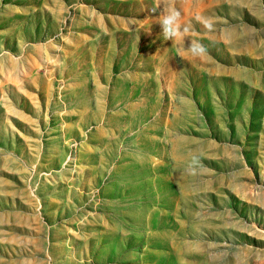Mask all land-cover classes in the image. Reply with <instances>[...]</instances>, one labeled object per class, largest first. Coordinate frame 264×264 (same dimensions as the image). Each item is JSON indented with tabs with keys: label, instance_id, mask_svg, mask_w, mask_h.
Instances as JSON below:
<instances>
[{
	"label": "rangeland",
	"instance_id": "1",
	"mask_svg": "<svg viewBox=\"0 0 264 264\" xmlns=\"http://www.w3.org/2000/svg\"><path fill=\"white\" fill-rule=\"evenodd\" d=\"M0 264H264V0H0Z\"/></svg>",
	"mask_w": 264,
	"mask_h": 264
},
{
	"label": "clouds",
	"instance_id": "2",
	"mask_svg": "<svg viewBox=\"0 0 264 264\" xmlns=\"http://www.w3.org/2000/svg\"><path fill=\"white\" fill-rule=\"evenodd\" d=\"M153 13H157L156 9L151 10ZM159 24L162 29V35L165 40L175 41L178 37H187L190 32V25L181 24V12L174 6L161 7L159 10ZM196 20L202 24L206 30L214 29V21L212 18L196 17ZM188 50L194 57H200L206 54L207 48L199 40L189 39ZM196 166H200V158L193 156L189 169L195 171Z\"/></svg>",
	"mask_w": 264,
	"mask_h": 264
}]
</instances>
■ ■ ■ ■ ■
§ **WHAT NEEDS TO BE DONE**
Please present all of the material above as a numbered list with one entry per line, skipping any blank lines and leaving out the pictures.

§ **FINAL RESULT**
1. Mask all land-cover classes in the image. Reply with <instances>[...]</instances>, one labeled object per class, largest first. Coordinate frame 264×264 (same dimensions as the image). Each item is JSON indented with tabs with keys: label, instance_id, mask_svg, mask_w, mask_h.
2. Instances as JSON below:
3. <instances>
4. [{
5. 	"label": "rangeland",
6. 	"instance_id": "1",
7. 	"mask_svg": "<svg viewBox=\"0 0 264 264\" xmlns=\"http://www.w3.org/2000/svg\"><path fill=\"white\" fill-rule=\"evenodd\" d=\"M0 264H264V0H0Z\"/></svg>",
8. 	"mask_w": 264,
9. 	"mask_h": 264
10. },
11. {
12. 	"label": "clouds",
13. 	"instance_id": "2",
14. 	"mask_svg": "<svg viewBox=\"0 0 264 264\" xmlns=\"http://www.w3.org/2000/svg\"><path fill=\"white\" fill-rule=\"evenodd\" d=\"M153 13H157L156 9L151 10ZM159 24L162 29V35L165 40L175 41L178 37H187L190 32V25L181 24V12L174 6L161 7L159 10ZM196 20L202 24L206 30L214 29V21L212 18L196 17ZM188 50L194 57H200L206 54L207 48L199 40L189 39ZM196 166H200V158L193 156L189 169L195 171Z\"/></svg>",
15. 	"mask_w": 264,
16. 	"mask_h": 264
17. }]
18. </instances>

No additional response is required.